SUPPLIED ENTRIES below:
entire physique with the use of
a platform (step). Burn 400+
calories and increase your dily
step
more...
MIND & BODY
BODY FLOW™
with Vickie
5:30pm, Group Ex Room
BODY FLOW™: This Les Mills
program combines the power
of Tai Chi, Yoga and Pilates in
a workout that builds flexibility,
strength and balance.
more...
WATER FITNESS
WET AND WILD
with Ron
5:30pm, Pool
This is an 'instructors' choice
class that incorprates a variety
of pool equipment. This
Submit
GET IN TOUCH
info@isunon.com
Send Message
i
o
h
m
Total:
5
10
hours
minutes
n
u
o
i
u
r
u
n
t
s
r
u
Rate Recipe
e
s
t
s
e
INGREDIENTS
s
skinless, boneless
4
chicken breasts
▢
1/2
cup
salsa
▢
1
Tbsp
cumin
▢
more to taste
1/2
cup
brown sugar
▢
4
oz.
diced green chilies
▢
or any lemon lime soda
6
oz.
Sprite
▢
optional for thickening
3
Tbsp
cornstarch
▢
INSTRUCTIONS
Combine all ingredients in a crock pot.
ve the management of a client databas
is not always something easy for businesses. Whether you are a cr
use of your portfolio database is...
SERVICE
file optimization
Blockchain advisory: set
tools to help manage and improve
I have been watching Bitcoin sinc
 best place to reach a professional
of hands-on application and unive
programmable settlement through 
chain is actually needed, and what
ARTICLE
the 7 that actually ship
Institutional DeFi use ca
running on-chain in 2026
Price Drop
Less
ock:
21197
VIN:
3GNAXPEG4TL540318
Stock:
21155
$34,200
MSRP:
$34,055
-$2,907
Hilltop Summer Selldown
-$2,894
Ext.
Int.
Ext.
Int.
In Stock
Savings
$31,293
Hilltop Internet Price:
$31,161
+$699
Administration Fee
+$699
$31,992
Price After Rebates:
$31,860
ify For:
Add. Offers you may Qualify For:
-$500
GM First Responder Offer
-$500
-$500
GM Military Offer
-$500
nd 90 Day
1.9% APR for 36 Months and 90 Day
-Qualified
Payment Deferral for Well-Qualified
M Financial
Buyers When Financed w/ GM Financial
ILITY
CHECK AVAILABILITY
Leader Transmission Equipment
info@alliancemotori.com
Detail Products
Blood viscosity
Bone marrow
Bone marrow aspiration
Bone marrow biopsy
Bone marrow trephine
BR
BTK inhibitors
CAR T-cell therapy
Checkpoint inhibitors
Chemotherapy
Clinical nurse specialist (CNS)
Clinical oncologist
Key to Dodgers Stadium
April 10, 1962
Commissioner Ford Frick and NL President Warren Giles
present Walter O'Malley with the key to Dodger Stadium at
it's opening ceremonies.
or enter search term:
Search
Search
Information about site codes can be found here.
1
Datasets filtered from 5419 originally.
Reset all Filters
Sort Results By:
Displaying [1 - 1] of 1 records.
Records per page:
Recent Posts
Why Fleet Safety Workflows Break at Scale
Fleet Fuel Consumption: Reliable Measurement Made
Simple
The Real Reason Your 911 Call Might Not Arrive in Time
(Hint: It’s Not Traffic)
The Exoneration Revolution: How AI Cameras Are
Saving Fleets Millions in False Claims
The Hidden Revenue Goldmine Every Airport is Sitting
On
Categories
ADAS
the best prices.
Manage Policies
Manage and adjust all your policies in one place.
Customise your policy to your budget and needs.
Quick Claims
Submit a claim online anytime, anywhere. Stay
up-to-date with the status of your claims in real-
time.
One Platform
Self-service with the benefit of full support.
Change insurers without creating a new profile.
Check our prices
End of SUPPLIED ENTRIES.
Lines containing the word "Stadium" must be found in the data above and copied.

Key to Dodgers Stadium
present Walter O'Malley with the key to Dodger Stadium at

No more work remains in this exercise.